## Document text
######

We can add a string to this list.

shop_list=['apples']

This list has a single item. We can see that this has an Index of 0, a Type of str, a Size of 1 (we will look at this in more detail later) and a Value of apples.

To add the next item to our list we need to separate it out from the first, to do this we need to use a separator (or delimiter) and we use the comma , to do this.

shop_list=['apples','bananas']

We can see that this has an entry at index 0 and an entry at index 1. We can add entries until we completely add all the items we want within the list.

shop_list=['apples','bananas','grapes','oranges','pears']

Within the script, the list can become hard to read if the list is very long. This would require quite a bit of scrolling to the right, so it is also possible to wrap the list up over multiple lines. In this case the script uses the opening [ and closing ] and knows that everything between these two belongs in the list. We can press ↵ after each comma , to begin a new line.

shop_list=['apples',
           'bananas',
           'grapes',
           'oranges',
           'pears']

Note that the Spyder IDE will automatically align each item in the list.

######

## Given entries

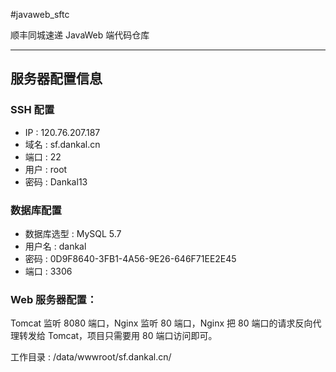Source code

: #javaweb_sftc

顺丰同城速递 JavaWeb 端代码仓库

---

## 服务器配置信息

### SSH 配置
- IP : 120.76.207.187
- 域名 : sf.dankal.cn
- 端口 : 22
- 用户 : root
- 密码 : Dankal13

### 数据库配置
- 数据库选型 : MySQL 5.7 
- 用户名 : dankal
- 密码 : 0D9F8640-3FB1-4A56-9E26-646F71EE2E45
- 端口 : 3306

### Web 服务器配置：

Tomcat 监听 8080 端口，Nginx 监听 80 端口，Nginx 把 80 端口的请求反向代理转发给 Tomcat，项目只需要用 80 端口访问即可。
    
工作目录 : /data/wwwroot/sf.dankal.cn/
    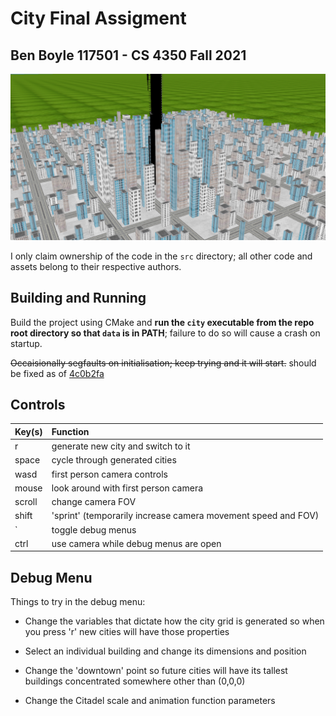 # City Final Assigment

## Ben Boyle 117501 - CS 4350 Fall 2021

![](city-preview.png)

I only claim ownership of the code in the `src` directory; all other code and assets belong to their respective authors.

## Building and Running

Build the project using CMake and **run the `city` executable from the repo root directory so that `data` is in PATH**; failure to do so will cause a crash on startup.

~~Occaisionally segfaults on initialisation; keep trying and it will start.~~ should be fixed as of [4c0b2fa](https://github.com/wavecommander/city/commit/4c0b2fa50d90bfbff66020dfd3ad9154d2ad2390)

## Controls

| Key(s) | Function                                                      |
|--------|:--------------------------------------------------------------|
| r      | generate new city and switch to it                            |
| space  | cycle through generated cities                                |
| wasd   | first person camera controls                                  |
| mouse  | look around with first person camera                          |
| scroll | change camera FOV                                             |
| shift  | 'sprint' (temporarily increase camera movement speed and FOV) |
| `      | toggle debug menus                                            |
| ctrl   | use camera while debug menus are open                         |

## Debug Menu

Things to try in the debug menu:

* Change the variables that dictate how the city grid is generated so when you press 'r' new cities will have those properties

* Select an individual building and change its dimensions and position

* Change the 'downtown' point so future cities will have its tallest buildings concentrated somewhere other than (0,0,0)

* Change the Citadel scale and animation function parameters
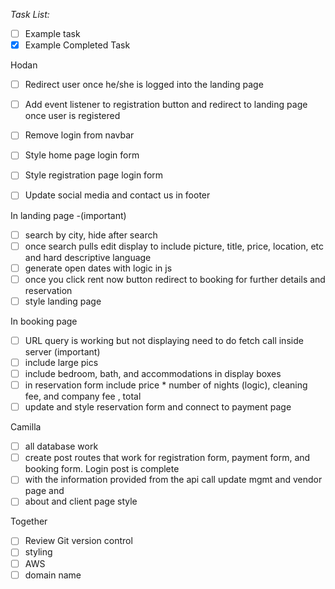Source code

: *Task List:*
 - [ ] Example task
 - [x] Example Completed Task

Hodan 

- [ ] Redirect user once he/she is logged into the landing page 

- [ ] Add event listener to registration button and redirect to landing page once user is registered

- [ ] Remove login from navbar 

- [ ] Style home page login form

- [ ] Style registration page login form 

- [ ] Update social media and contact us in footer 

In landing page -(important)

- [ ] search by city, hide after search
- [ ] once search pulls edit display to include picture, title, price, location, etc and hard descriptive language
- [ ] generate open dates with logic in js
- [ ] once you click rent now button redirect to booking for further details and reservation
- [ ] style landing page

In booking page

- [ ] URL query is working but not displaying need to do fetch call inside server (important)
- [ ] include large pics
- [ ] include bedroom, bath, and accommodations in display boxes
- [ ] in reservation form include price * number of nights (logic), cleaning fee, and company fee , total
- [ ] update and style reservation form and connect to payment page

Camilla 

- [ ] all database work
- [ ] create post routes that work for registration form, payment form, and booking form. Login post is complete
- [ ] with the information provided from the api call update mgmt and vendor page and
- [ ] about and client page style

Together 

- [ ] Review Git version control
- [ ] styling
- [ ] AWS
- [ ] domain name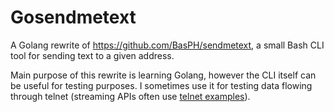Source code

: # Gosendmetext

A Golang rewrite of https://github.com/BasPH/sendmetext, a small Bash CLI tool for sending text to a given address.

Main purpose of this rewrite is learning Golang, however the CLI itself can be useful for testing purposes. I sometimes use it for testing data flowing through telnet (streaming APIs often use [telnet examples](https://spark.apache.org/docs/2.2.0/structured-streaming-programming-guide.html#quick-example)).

######

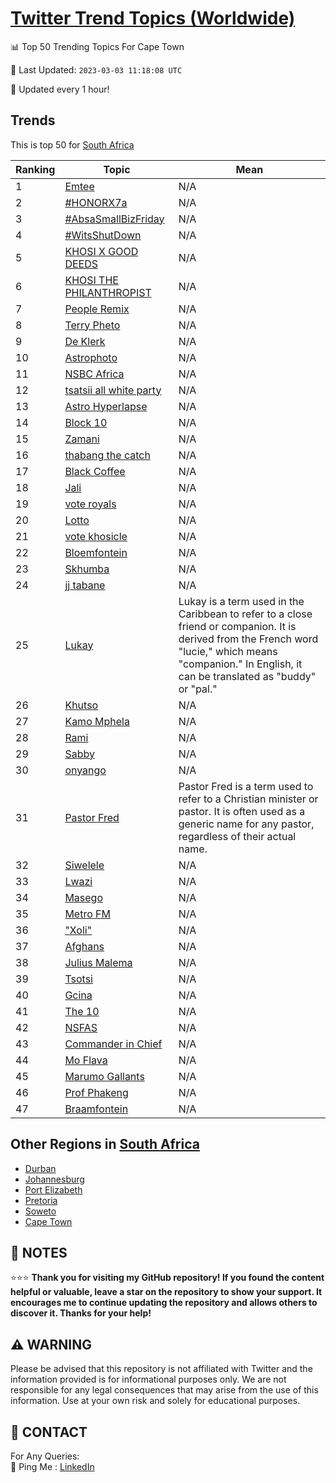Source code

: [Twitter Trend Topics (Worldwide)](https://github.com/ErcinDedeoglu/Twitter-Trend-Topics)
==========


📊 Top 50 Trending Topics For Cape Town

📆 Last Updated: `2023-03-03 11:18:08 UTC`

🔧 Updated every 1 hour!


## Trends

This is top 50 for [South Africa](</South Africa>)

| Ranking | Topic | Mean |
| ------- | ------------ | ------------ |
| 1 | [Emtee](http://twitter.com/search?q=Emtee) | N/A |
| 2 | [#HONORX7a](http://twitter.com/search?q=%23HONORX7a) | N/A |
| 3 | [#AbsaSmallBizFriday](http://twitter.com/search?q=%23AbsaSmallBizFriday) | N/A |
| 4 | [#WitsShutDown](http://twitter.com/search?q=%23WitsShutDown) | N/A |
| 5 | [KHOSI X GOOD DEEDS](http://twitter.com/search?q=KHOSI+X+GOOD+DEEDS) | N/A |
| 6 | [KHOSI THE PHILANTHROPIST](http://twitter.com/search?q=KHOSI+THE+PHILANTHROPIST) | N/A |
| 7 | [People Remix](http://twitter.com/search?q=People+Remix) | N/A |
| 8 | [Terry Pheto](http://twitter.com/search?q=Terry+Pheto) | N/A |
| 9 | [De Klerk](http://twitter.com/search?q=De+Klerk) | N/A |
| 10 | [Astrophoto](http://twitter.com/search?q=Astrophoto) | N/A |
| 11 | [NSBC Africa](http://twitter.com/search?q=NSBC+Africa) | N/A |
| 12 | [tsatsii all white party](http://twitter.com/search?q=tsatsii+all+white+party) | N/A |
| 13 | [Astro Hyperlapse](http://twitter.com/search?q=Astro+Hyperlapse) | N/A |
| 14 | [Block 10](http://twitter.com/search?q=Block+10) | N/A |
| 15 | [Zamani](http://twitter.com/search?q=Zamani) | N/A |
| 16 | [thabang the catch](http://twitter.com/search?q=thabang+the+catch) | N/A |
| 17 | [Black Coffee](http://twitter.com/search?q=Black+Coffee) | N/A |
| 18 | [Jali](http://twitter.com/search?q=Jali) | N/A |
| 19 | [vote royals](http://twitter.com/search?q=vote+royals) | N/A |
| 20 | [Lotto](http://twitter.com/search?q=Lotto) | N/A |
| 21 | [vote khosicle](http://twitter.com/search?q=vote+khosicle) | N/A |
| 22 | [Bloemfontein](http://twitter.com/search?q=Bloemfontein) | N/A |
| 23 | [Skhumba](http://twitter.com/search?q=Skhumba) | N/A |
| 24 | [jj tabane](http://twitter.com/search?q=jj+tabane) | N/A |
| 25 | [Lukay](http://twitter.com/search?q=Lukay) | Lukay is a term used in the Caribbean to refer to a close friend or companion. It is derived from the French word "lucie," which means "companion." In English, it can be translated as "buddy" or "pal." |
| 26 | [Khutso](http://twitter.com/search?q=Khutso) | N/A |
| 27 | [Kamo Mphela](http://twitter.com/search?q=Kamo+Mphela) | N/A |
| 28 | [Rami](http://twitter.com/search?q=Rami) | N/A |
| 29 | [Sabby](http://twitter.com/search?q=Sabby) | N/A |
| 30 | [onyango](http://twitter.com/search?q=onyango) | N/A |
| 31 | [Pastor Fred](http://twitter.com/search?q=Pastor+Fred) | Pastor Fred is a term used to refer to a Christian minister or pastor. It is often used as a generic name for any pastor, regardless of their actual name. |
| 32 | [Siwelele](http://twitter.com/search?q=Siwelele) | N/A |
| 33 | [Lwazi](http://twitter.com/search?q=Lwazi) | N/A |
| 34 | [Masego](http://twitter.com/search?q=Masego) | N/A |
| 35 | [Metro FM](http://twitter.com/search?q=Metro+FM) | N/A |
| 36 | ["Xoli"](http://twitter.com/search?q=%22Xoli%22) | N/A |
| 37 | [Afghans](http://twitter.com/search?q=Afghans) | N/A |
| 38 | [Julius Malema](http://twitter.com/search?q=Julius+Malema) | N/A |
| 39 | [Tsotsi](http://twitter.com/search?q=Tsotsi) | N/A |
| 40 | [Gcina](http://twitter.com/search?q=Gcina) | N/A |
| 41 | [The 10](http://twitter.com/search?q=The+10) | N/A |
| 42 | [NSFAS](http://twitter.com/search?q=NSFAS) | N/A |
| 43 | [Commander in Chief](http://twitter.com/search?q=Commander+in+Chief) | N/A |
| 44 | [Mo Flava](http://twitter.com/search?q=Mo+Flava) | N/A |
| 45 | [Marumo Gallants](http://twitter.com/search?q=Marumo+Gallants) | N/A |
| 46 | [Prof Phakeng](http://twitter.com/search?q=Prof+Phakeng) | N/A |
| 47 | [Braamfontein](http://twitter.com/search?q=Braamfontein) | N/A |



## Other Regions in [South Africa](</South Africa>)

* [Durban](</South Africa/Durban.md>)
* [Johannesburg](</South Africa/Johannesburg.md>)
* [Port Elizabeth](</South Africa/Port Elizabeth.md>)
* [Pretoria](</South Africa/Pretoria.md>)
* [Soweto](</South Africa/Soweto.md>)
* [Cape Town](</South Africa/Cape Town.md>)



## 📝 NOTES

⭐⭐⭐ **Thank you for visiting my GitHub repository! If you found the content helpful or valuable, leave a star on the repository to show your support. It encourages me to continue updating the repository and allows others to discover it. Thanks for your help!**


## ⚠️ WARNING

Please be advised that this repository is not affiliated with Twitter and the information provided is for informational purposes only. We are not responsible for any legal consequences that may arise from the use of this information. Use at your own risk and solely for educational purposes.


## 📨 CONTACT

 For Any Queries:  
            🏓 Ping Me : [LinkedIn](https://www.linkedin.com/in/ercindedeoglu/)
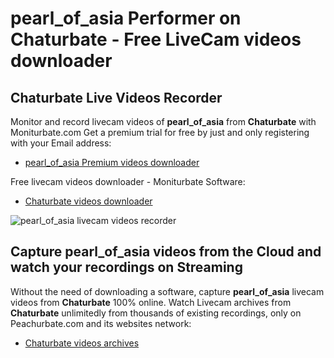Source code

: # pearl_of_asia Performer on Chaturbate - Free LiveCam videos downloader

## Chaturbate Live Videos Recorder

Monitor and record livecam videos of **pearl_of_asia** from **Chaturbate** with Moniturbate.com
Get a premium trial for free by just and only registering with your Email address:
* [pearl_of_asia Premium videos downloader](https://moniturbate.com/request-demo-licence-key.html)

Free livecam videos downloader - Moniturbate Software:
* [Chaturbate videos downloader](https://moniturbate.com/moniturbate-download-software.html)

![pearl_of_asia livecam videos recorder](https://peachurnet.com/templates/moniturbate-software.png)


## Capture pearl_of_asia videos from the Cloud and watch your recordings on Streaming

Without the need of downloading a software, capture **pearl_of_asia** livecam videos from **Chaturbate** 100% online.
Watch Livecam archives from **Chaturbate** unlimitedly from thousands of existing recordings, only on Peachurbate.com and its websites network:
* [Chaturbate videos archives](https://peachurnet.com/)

######

## Exercise requirements
A: According to the Python list text, which character separates one list item from the next?
B: Print the Python list text starting with "shop_list=['apples']" and going on through "within the list.".

## Responses to the exercise
A: The comma (,).

B:
shop_list=['apples']

This list has a single item. We can see that this has an Index of 0, a Type of str, a Size of 1 (we will look at this in more detail later) and a Value of apples.

To add the next item to our list we need to separate it out from the first, to do this we need to use a separator (or delimiter) and we use the comma , to do this.

shop_list=['apples','bananas']

We can see that this has an entry at index 0 and an entry at index 1. We can add entries until we completely add all the items we want within the list.